Detecting anomalous inputs, such as adversarial and out-of-distribution (OOD) inputs, is critical for classifiers deployed in real-world applications, especially deep neural network (DNN) classifiers that are known to be brittle on such inputs. We propose an unsupervised statistical testing framework for detecting such anomalous inputs to a trained DNN classifier based on its internal layer representations. By calculating test statistics at the input and intermediate-layer representations of the DNN, conditioned individually on the predicted class and on the true class of labeled training data, the method characterizes their class-conditional distributions on natural inputs. Given a test input, its extent of non-conformity with respect to the training distribution is captured using p-values of the class-conditional test statistics across the layers, which are then combined using a scoring function designed to score high on anomalous inputs.
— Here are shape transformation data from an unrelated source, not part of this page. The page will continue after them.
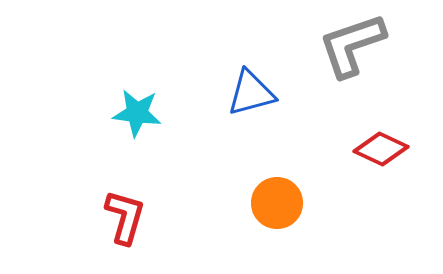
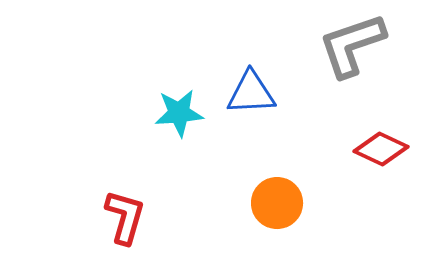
blue triangle: rotated 12 degrees clockwise
cyan star: moved 42 px right; rotated 12 degrees counterclockwise
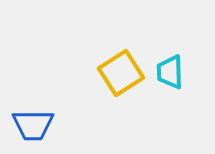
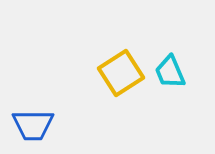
cyan trapezoid: rotated 21 degrees counterclockwise
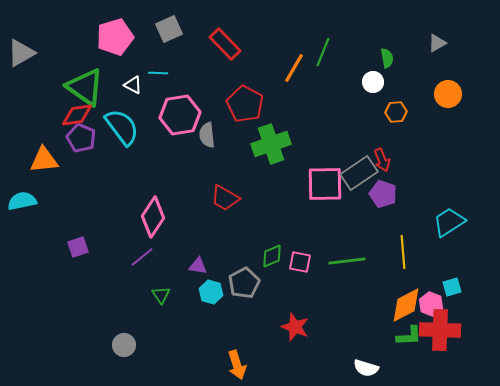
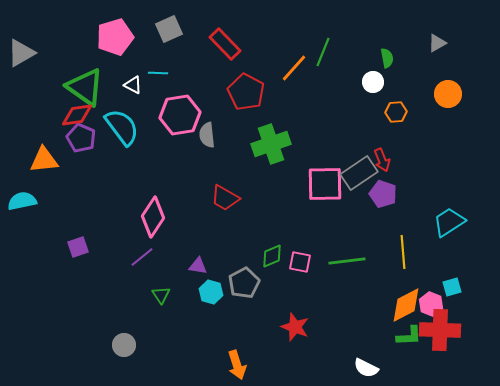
orange line at (294, 68): rotated 12 degrees clockwise
red pentagon at (245, 104): moved 1 px right, 12 px up
white semicircle at (366, 368): rotated 10 degrees clockwise
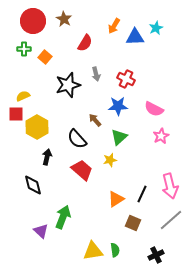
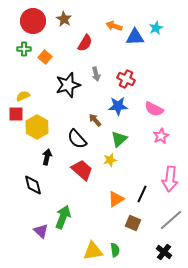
orange arrow: rotated 77 degrees clockwise
green triangle: moved 2 px down
pink arrow: moved 7 px up; rotated 20 degrees clockwise
black cross: moved 8 px right, 3 px up; rotated 28 degrees counterclockwise
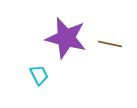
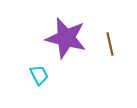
brown line: rotated 65 degrees clockwise
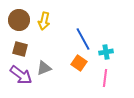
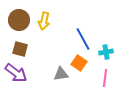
gray triangle: moved 17 px right, 6 px down; rotated 14 degrees clockwise
purple arrow: moved 5 px left, 2 px up
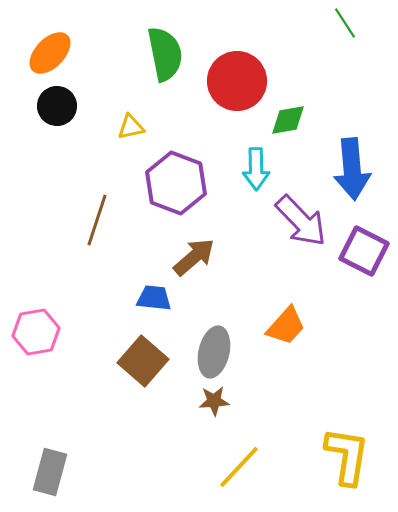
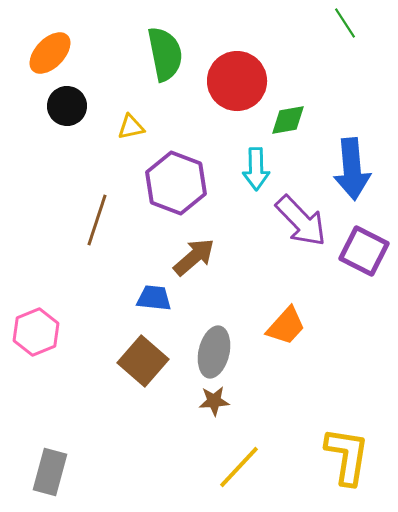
black circle: moved 10 px right
pink hexagon: rotated 12 degrees counterclockwise
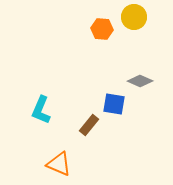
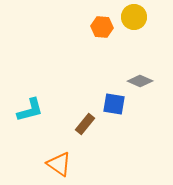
orange hexagon: moved 2 px up
cyan L-shape: moved 11 px left; rotated 128 degrees counterclockwise
brown rectangle: moved 4 px left, 1 px up
orange triangle: rotated 12 degrees clockwise
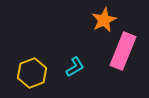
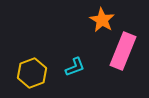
orange star: moved 2 px left; rotated 15 degrees counterclockwise
cyan L-shape: rotated 10 degrees clockwise
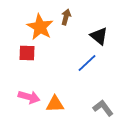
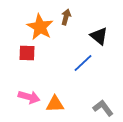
blue line: moved 4 px left
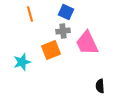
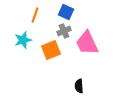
orange line: moved 5 px right, 1 px down; rotated 35 degrees clockwise
gray cross: moved 1 px right; rotated 16 degrees counterclockwise
cyan star: moved 1 px right, 22 px up
black semicircle: moved 21 px left
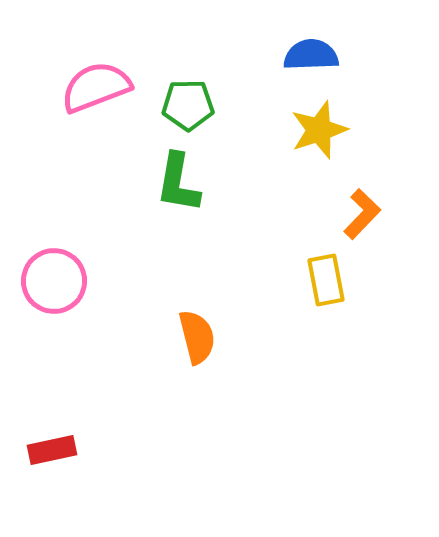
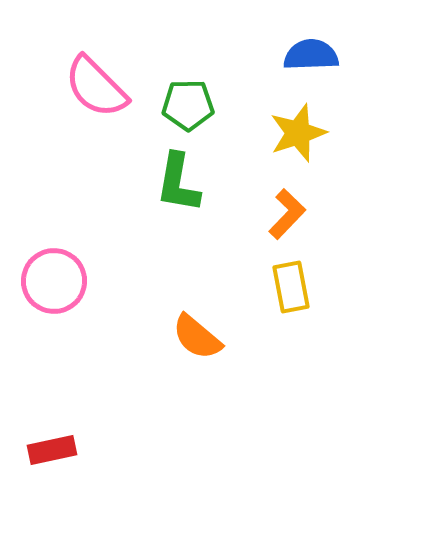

We focus on adversarial inputs, which are an important class of anomalous inputs, and also demonstrate the effectiveness of our method on general OOD inputs. The proposed framework also provides an alternative class prediction that can be used to correct the DNNs prediction on (detected) adversarial inputs. Experiments on well-known image classification datasets with strong adversarial attacks, including a custom attack method that uses the internal layer representations of the DNN, demonstrate that our method outperforms or performs comparably with five state-of-the-art detection methods.